Présentée comme inéluctable, la réforme de l’imposition des entreprises (qui passe d’un taux de 22,3% à 13,7%) dans le canton de Vaud est largement favorable aux milieux économiques. Les mesures compensatoires négociées par le Conseil d’Etat révèlent une fois encore, une inégale répartition des responsabilités sociales. En guise de compensation, le Conseil d’Etat prétend avoir négocié des contreparties, comme les allocations pour enfants et jeunes en formation, l’accueil de jour, les subsides d’assurance maladie et la protection des travailleurs de la construction. Ces mesures sociales continueront cependant à être financées en partie par l’Etat. La réforme provoque ainsi un double transfert de charges vers la collectivité: celle des pertes fiscales effectives et celles du financement des compensations, sans compter les conséquences à long terme d’une austérité programmée. Qui en subira le plus les conséquences?

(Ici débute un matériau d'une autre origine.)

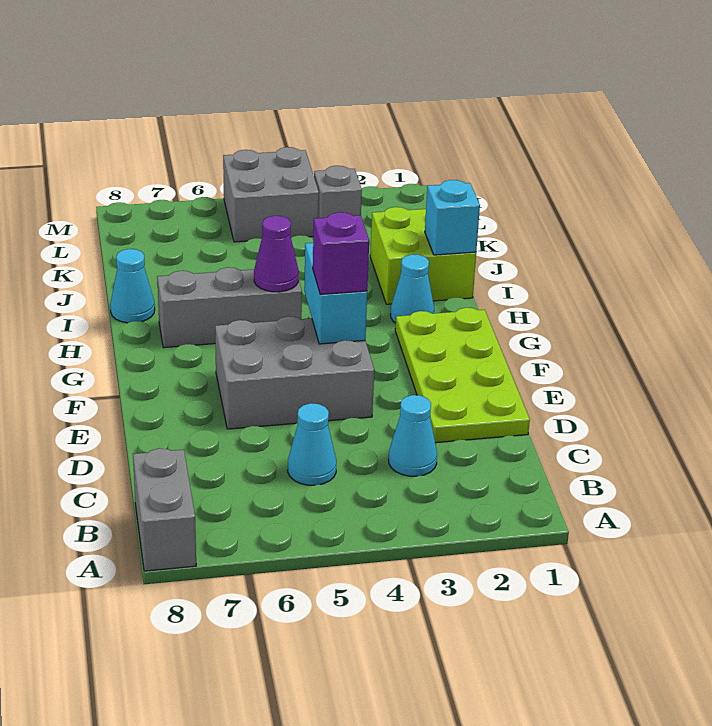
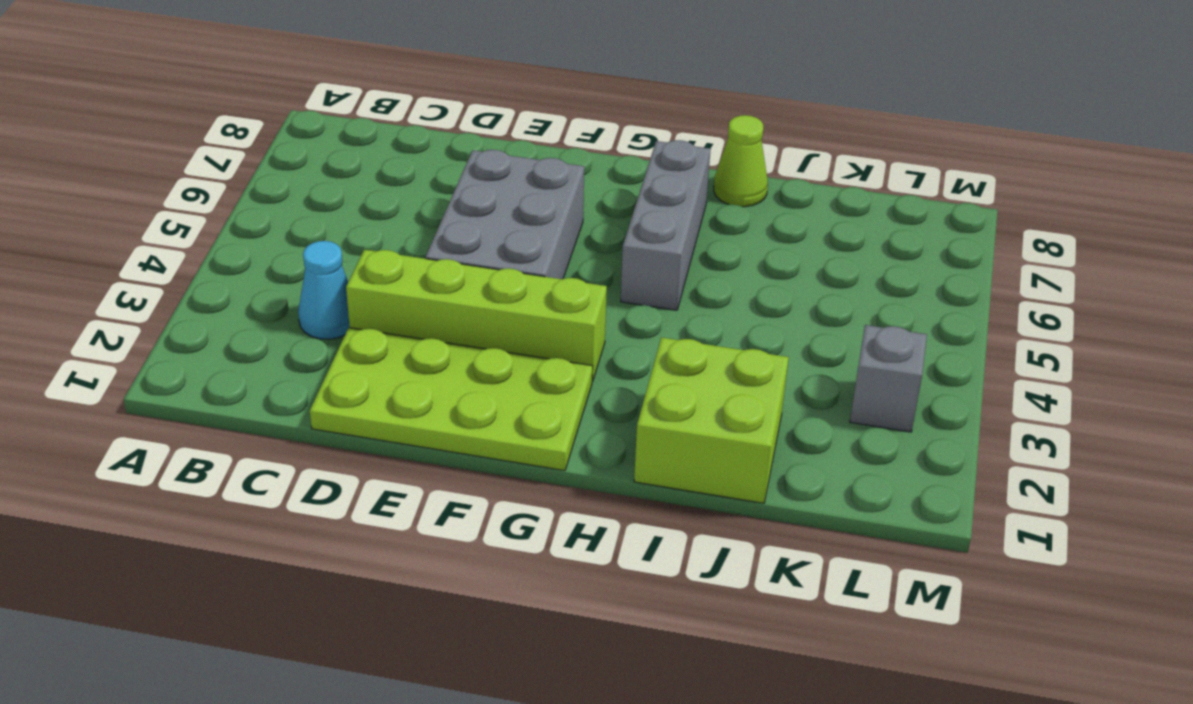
lime brick D3:G3 level 1 -> none
lime cone I8 level 1 -> cyan cone I8 level 1
none -> grey brick A8:B8 level 1
none -> cyan cone C5 level 1
none -> cyan cone H2 level 1

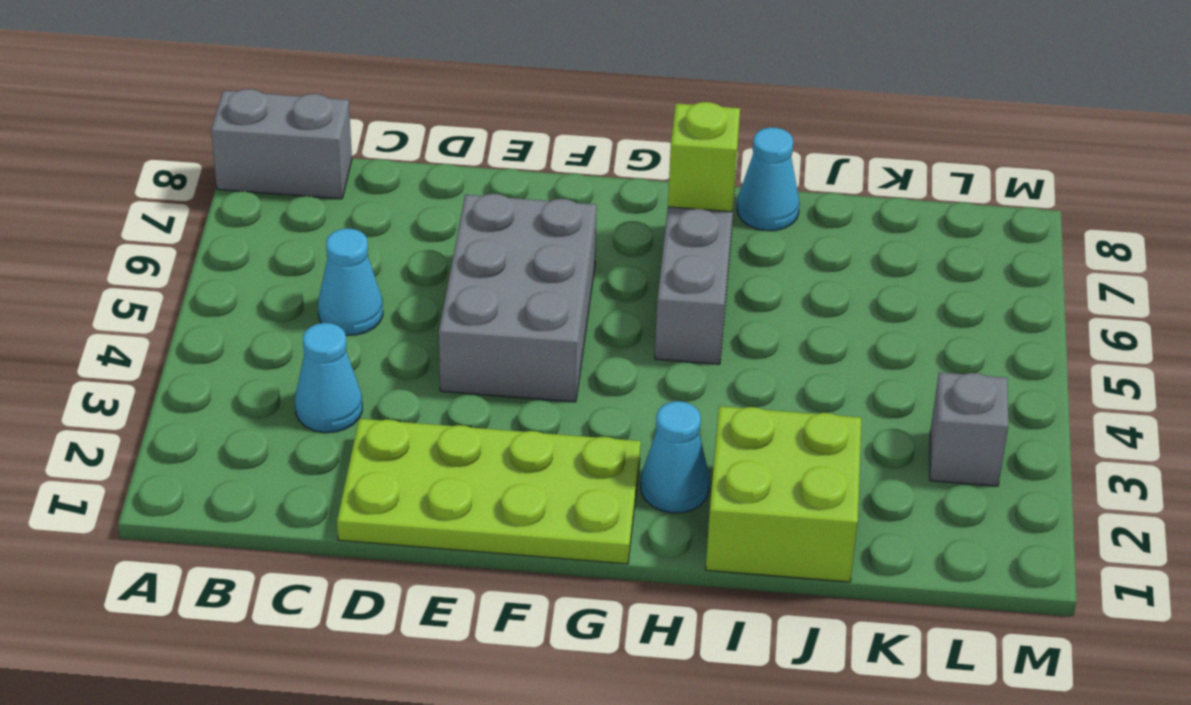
lime brick H7 level 2 -> none
none -> grey brick L4:M5 level 1
none -> cyan brick F4:G4 level 2
none -> purple cone H5 level 2

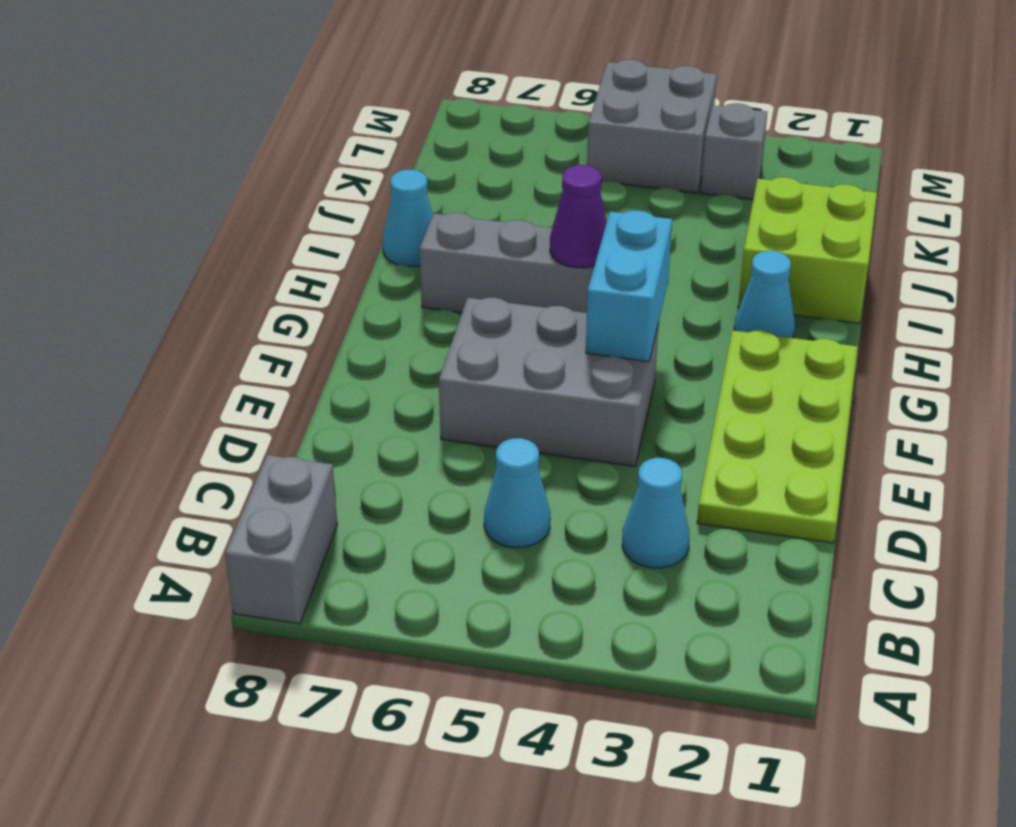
none -> cyan brick I1 level 2
none -> purple brick F4 level 3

Droit aux prestations remis en cause
Depuis plusieurs années, on nous dit que le coût de l’aide sociale augmente. Ce constat s’accompagne souvent d’une stigmatisation des bénéficiaires: motivation, absence de qualifications, pauvreté apparaissent le plus souvent comme des problèmes individuels et non pas comme la conséquence d’un marché de l’emploi toujours plus sélectif. Avec ce discours, le droit à certaines prestations est ainsi remis en cause. Le marché du travail n’est pourtant pas étranger à l’augmentation de ces coûts: des salaires trop bas, des contrats à durée déterminée plongeant nombre de travailleur.euse.s dans l’incertitude (et la nécessité de recourir à des compléments sociaux), un accès aux places d’apprentissage ultrasélectif, une discrimination à l’embauche pour les étranger.ère.s aux statuts précaires. S’il est certain que ces personnes seront les premières victimes des pertes fiscales engendrées, ce n’est pas ainsi qu’on nous présentera les choses. Pour justifier une diminution des prestations, il faudra bien leur trouver quelques défauts de plus.
Parmi ces mesures sociales de compensation, il y en a une qui manque cruellement dans la négociation. Depuis 2016, le SPAS (Service de prévoyance et d’aide sociales) a mis en place nombre de mesures visant à «rendre conformes» les bénéficiaires du RI (revenu d’insertion) au marché de l’emploi pour les insérer, et ainsi les faire disparaître des chiffres de l’aide sociale. Ces mesures étaient au départ destinées aux jeunes sans formation, pour ensuite se généraliser à l’ensemble des bénéficiaires. Plusieurs recherches sur ces programmes pointent la tendance actuelle à activer les bénéficiaires de manière contraignante, sans en faire autant avec les employeurs. Les bénéficiaires se voient contraints de participer, contrairement aux entreprises qui elles ne répondent qu’à des incitations. La réforme actuelle n’est qu’une illustration de plus de ce fait. L’Etat aurait pu par exemple, soutenir les personnes les plus faibles en exigeant un engagement ferme des employeurs à soutenir la formation professionnelle, conçue comme un droit pour toutes et tous. La réforme va dans le sens inverse. Les milieux économiques feront des économies réelles d’argent, et des concessions symboliques en termes de responsabilité sociale vis-à-vis d’une population qui devrait être au cœur de sa raison d’être.